Tecidos feitos em laboratório

Tecidos feitos em laboratório

Antes de serem testados em humanos, novos medicamentos precisam passar por rigorosos exames de toxicidade para garantir que seus componentes não causem danos ao organismo, evitando prejuízos maiores que os benefícios. Atualmente, esses testes são realizados em animais, porém, com o avanço da biofabricação de tecidos humanos, em breve os laboratórios terão uma alternativa mais precisa e ágil.ebc Tecidos feitos em laboratório

“Ao descobrir uma nova molécula, os primeiros testes verificam sua função em células do tecido alvo. Em seguida, realizam-se testes em animais, incluindo os de hepatotoxicidade. No entanto, esses animais não pertencem à espécie humana e, com o aumento da especificidade dos medicamentos, essa diferença torna-se significativa”, afirma a professora da Universidade Federal do Rio de Janeiro (UFRJ), Leandra Baptista.

Leandra é fundadora da Gcell, uma startup pioneira no desenvolvimento de biotecidos no Brasil, incubada na UFRJ com apoio da Fundação de Amparo à Pesquisa do Estado do Rio de Janeiro (Faperj), do Conselho Nacional de Desenvolvimento Científico e Tecnológico (CNPQ) e da Financiadora de Estudos e Projetos (Finep). O produto principal para testes de toxicidade é o biotecido de fígado, fundamental porque os medicamentos orais são metabolizados nesse órgão, tornando-o um indicador primário de toxicidade.

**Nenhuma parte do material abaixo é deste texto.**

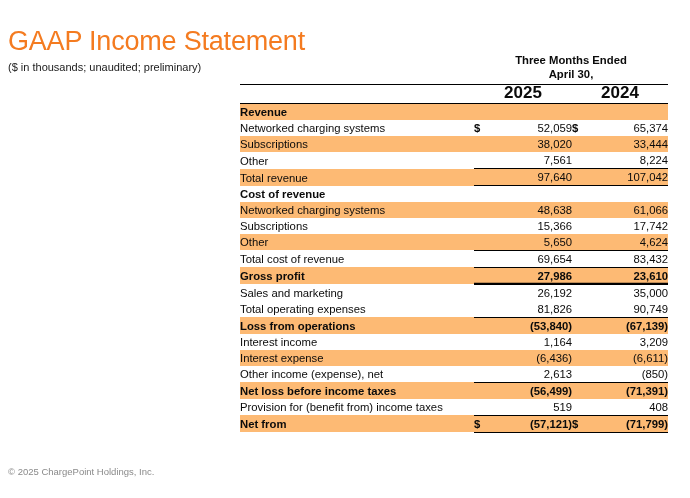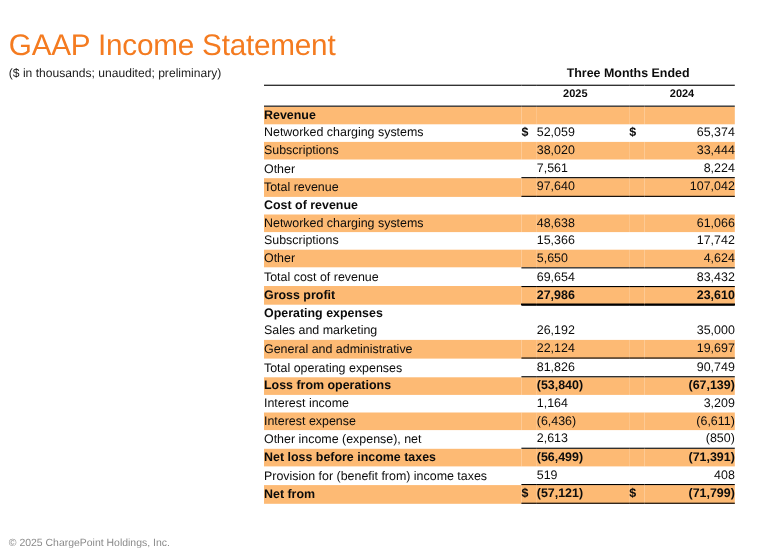--- a/index.html
+++ b/index.html
@@ -38,7 +38,7 @@
   
   .stmt {
     position: absolute;
-    left: 240px; top: 60px;
+    left: 240px; top: 53px;
     width: 428px;
     border-collapse: collapse;
     font-size: 11.3px;

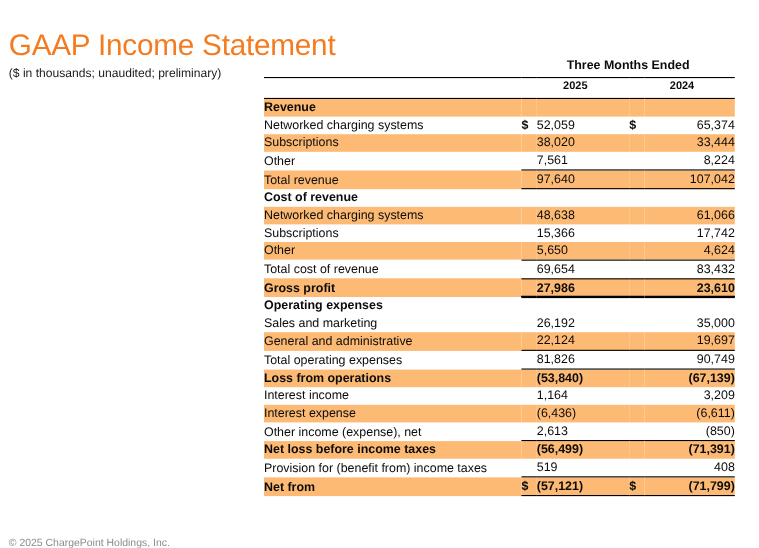--- a/index.html
+++ b/index.html
@@ -127,6 +127,10 @@
         <td></td>
         <td class="hdr-span" colspan="4">Three Months Ended</td>
       </tr>
+      <tr>
+        <td></td>
+        <td class="hdr-span" colspan="4">April 30,</td>
+      </tr>
       <tr class="hdr-rule">
         <td></td>
           <td colspan="4"></td>

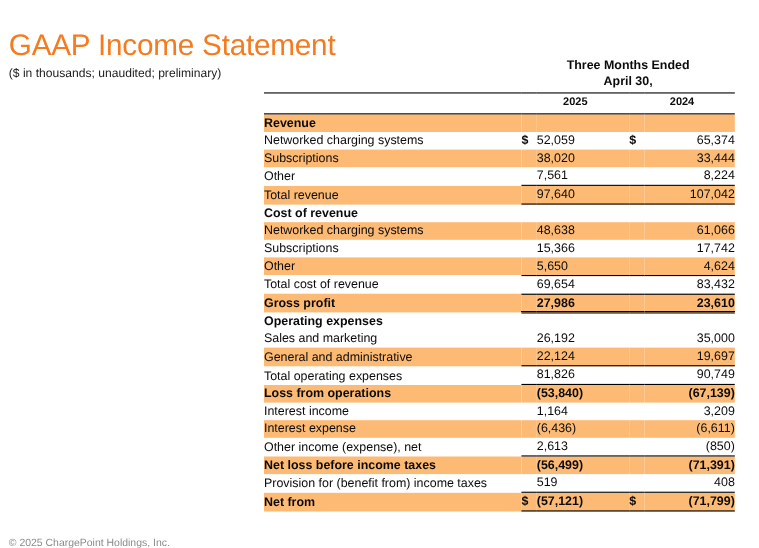--- a/index.html
+++ b/index.html
@@ -66,7 +66,7 @@
   .yr {
     text-align: center;
     font-weight: bold;
-    font-size: 10px;
+    font-size: 17px;
     line-height: 16px;
     padding-bottom: 2px;
   }

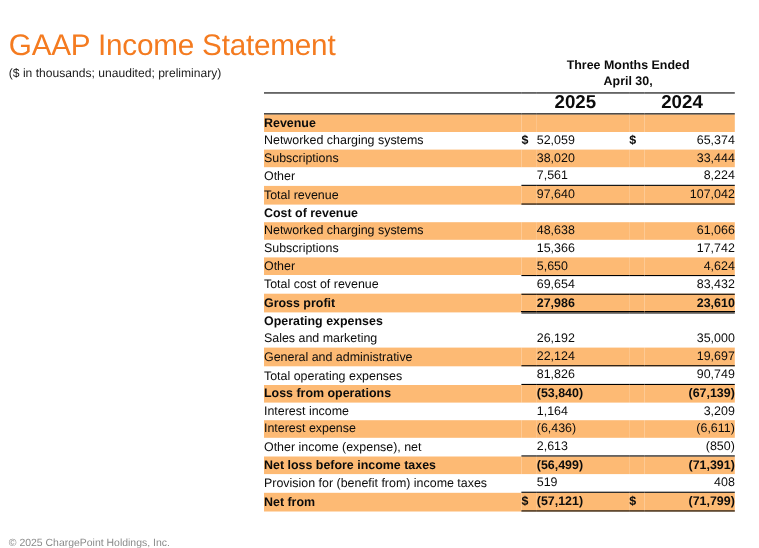--- a/index.html
+++ b/index.html
@@ -87,7 +87,7 @@
   .bold { font-weight: bold; }
 
   .cur { text-align: left; font-weight: bold; padding-left: 1px; }
-  .val { padding-right: 10px; }
+  .val { text-align: right; padding-right: 10px; }
   .val2 { text-align: right; padding-right: 9px; }
   .rule-bottom { border-bottom: 1.2px solid #000; }
   .rule-dbl {

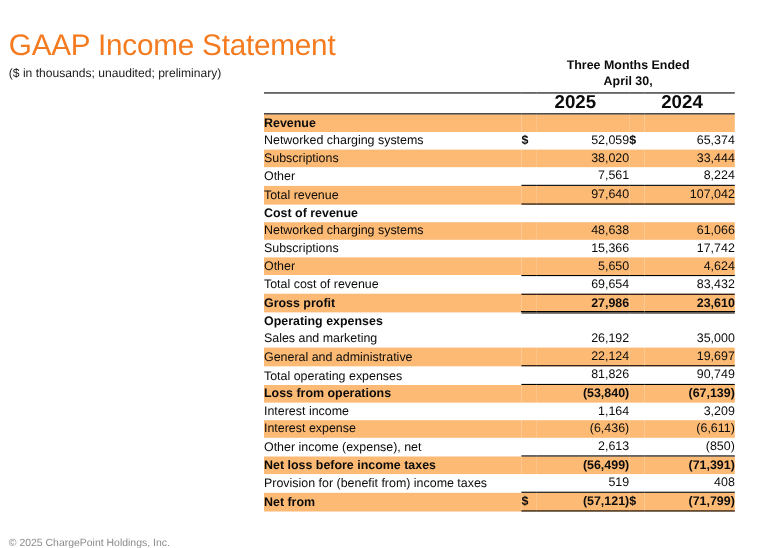--- a/index.html
+++ b/index.html
@@ -225,13 +225,6 @@
           <td class="val2 bold rule-dbl">23,610</td>
         </tr>
         <tr class="row">
-          <td class="lbl ind0 bold">Operating expenses</td>
-          <td class="cur"></td>
-          <td class="val bold"></td>
-          <td class="cur"></td>
-          <td class="val2 bold"></td>
-        </tr>
-        <tr class="row">
           <td class="lbl ind1">Sales and marketing</td>
           <td class="cur"></td>
           <td class="val">26,192</td>

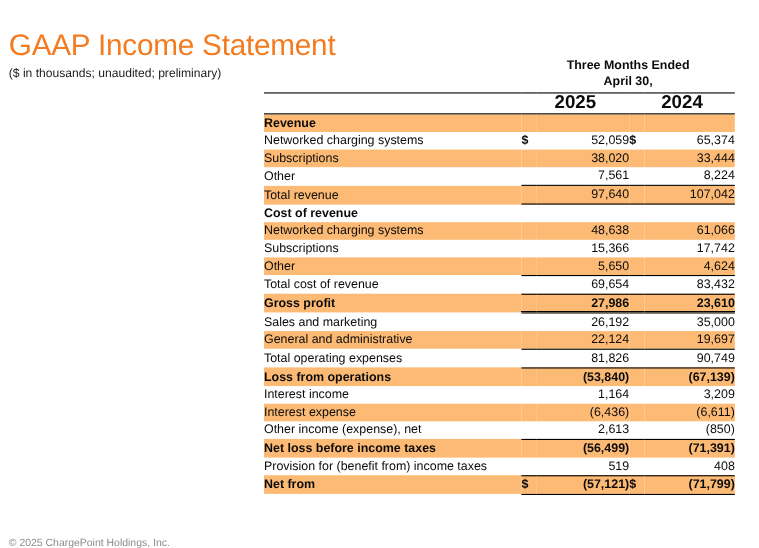--- a/index.html
+++ b/index.html
@@ -231,13 +231,6 @@
           <td class="cur"></td>
           <td class="val2">35,000</td>
         </tr>
-        <tr class="row shaded">
-          <td class="lbl ind1">General and administrative</td>
-          <td class="cur rule-bottom"></td>
-          <td class="val rule-bottom">22,124</td>
-          <td class="cur rule-bottom"></td>
-          <td class="val2 rule-bottom">19,697</td>
-        </tr>
         <tr class="row">
           <td class="lbl ind2">Total operating expenses</td>
           <td class="cur rule-bottom"></td>

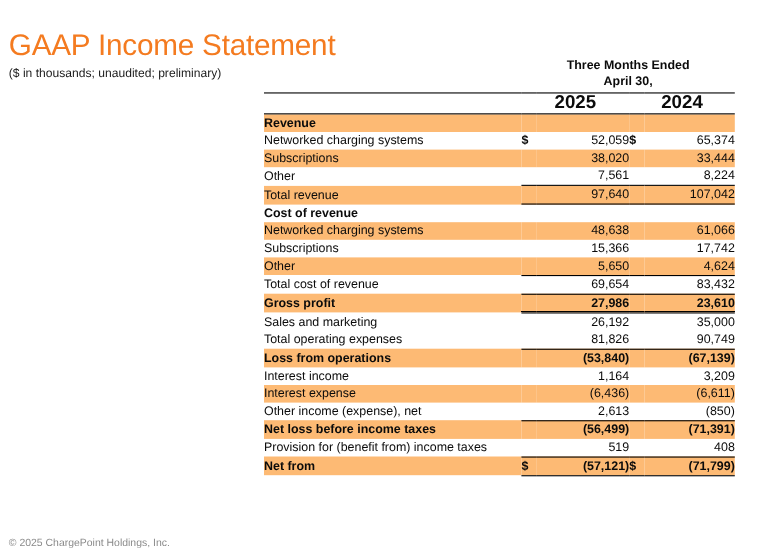--- a/index.html
+++ b/index.html
@@ -98,7 +98,7 @@
   
   .footer {
     position: absolute;
-    left: 8px; top: 488px;
+    left: 8px; top: 466px;
     font-size: 9.5px;
     color: #8a8a8a;
     white-space: nowrap;

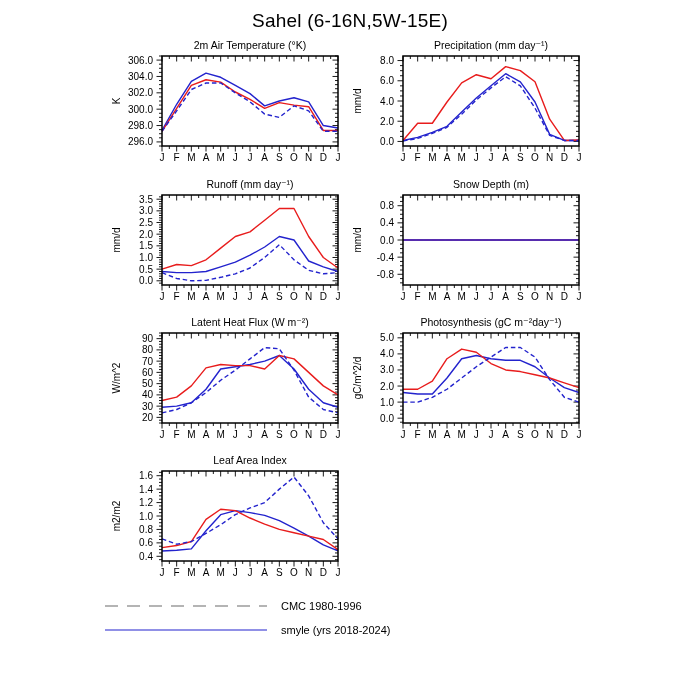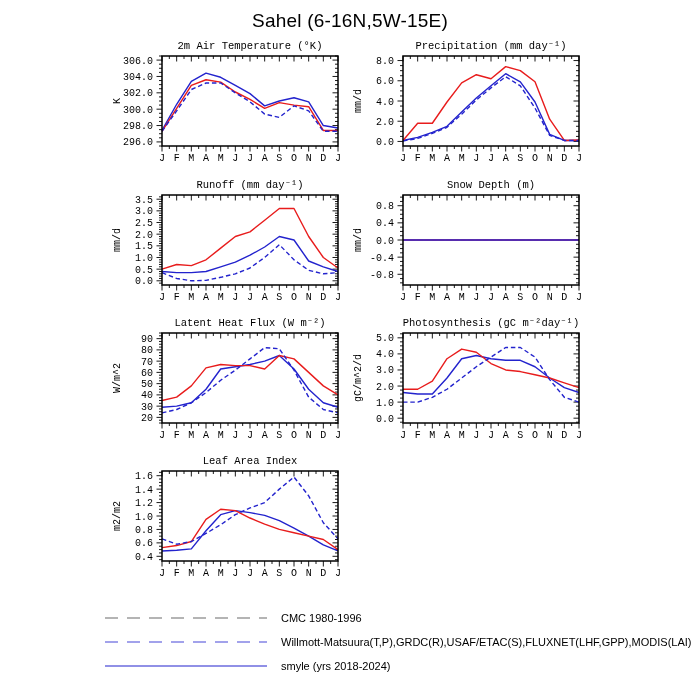--- a/index.html
+++ b/index.html
@@ -8,7 +8,7 @@
   .figure{position:absolute;inset:0;}
   .main-title{position:absolute;top:10px;left:0;width:700px;text-align:center;
               font-size:19px;font-weight:400;margin:0;letter-spacing:0.2px;}
-  #panels{position:absolute;inset:0;font-family:Liberation Mono, monospace;}
+  #panels{position:absolute;inset:0;}
   #panels svg{position:absolute;}
   .legend{position:absolute;left:104px;top:600px;width:560px;}
   .legend-row{display:flex;align-items:flex-end;height:24px;}

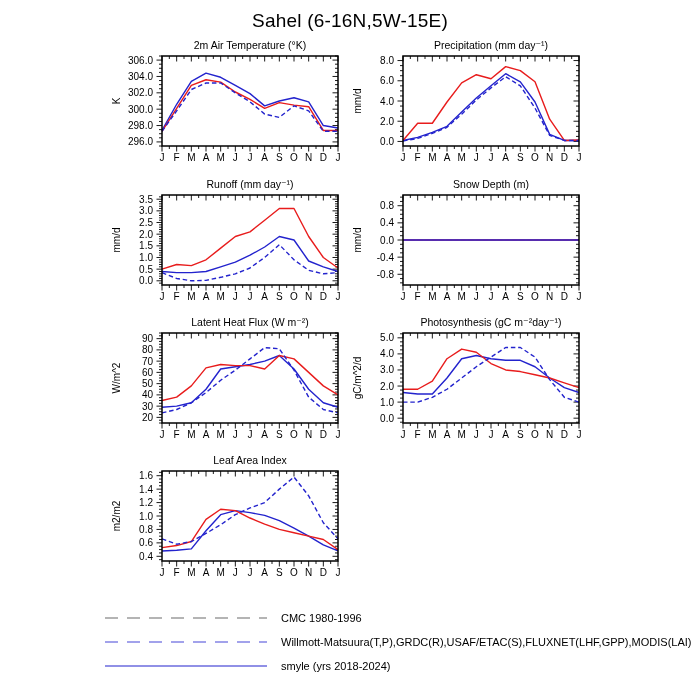--- a/index.html
+++ b/index.html
@@ -11,7 +11,7 @@
   #panels{position:absolute;inset:0;}
   #panels svg{position:absolute;}
   .legend{position:absolute;left:104px;top:600px;width:560px;}
-  .legend-row{display:flex;align-items:flex-end;height:24px;}
+  .legend-row{display:flex;align-items:flex-start;height:24px;}
   .legend-swatch{width:164px;height:12px;flex:0 0 164px;}
   .legend-label{font-size:11px;margin-left:13px;white-space:nowrap;}
 </style>

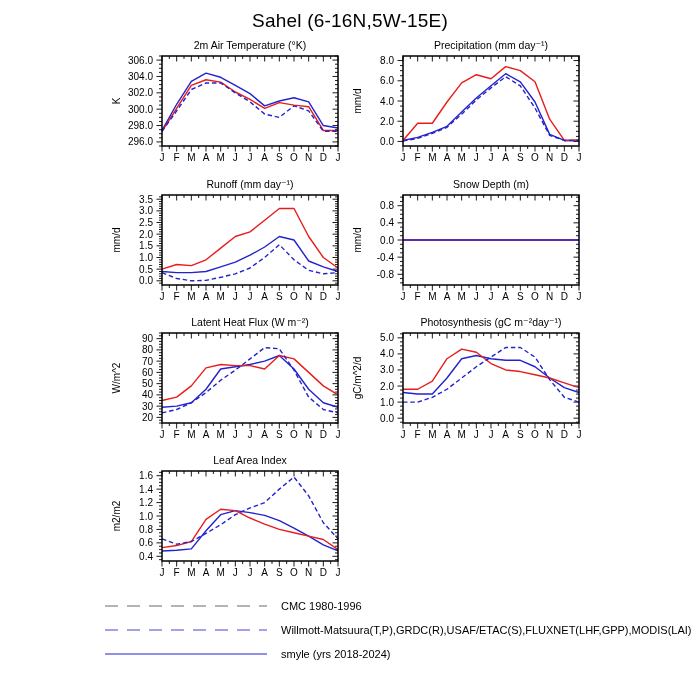--- a/index.html
+++ b/index.html
@@ -953,12 +953,6 @@
     </div>
     <div class="legend-row">
       <svg class="legend-swatch" viewBox="0 0 164 12">
-        <line x1="1" y1="6" x2="163" y2="6" stroke="#4646d8" stroke-dasharray="13 9" stroke-width="1.2"></line>
-      </svg>
-      <span class="legend-label">Willmott-Matsuura(T,P),GRDC(R),USAF/ETAC(S),FLUXNET(LHF,GPP),MODIS(LAI)</span>
-    </div>
-    <div class="legend-row">
-      <svg class="legend-swatch" viewBox="0 0 164 12">
         <line x1="1" y1="6" x2="163" y2="6" stroke="#2323cd" stroke-dasharray="none" stroke-width="1.2"></line>
       </svg>
       <span class="legend-label">smyle (yrs 2018-2024)</span>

“O modelo da Gcell é tridimensional, com células que se auto-organizam, reproduzindo de forma muito próxima a estrutura e função do tecido humano, apresentando respostas fisiológicas semelhantes ou até idênticas ao órgão real”, explica a professora. Assim, os efeitos observados no tecido 3D fornecem uma previsão mais precisa de como o organismo humano reagirá à molécula testada.

Além de substituir etapas dos testes com animais, os biotecidos oferecem resultados mais confiáveis ao identificar reações adversas ou problemas de eficácia que só apareceriam em fases mais avançadas. Também possibilitam simular efeitos crônicos ou acumulados a longo prazo, por meio da superdosagem in vitro.

A Gcell está iniciando um projeto com pesquisadores franceses para usar biotecidos hepáticos na pesquisa de uma nova droga contra a fibrose hepática, doença sem cura e irreversível.

“Esse modelo permite estimular fibrose in vitro, sendo ideal para testar moléculas com potencial antifibrótico, algo crucial pois não há atualmente nenhum medicamento antifibrótico disponível, e a cirrose hepática ainda é fatal”, ressalta Leandra.

Atualmente, os lotes de biotecidos hepáticos produzidos pela Gcell passam por validação, caracterização morfológica, expressão de biomarcadores e testes metabólicos.

“Estamos buscando as certificações necessárias, mas já contamos com interesse de indústrias farmacêuticas, biotecnológicas e cosméticas, devido à capacidade dos biotecidos de avaliar hepatotoxicidade e metabolismo de compostos com alta precisão.”

O uso de biotecidos no desenvolvimento de fármacos e outros produtos é uma tendência global. Tecidos de pele já são amplamente usados na indústria cosmética como alternativa aos testes em animais. Modelos avançados também existem para células cardíacas, pulmonares, renais, córnea, pâncreas e sistema nervoso central. A Gcell desenvolveu ainda biotecidos de pulmão, articulações e tecido adiposo.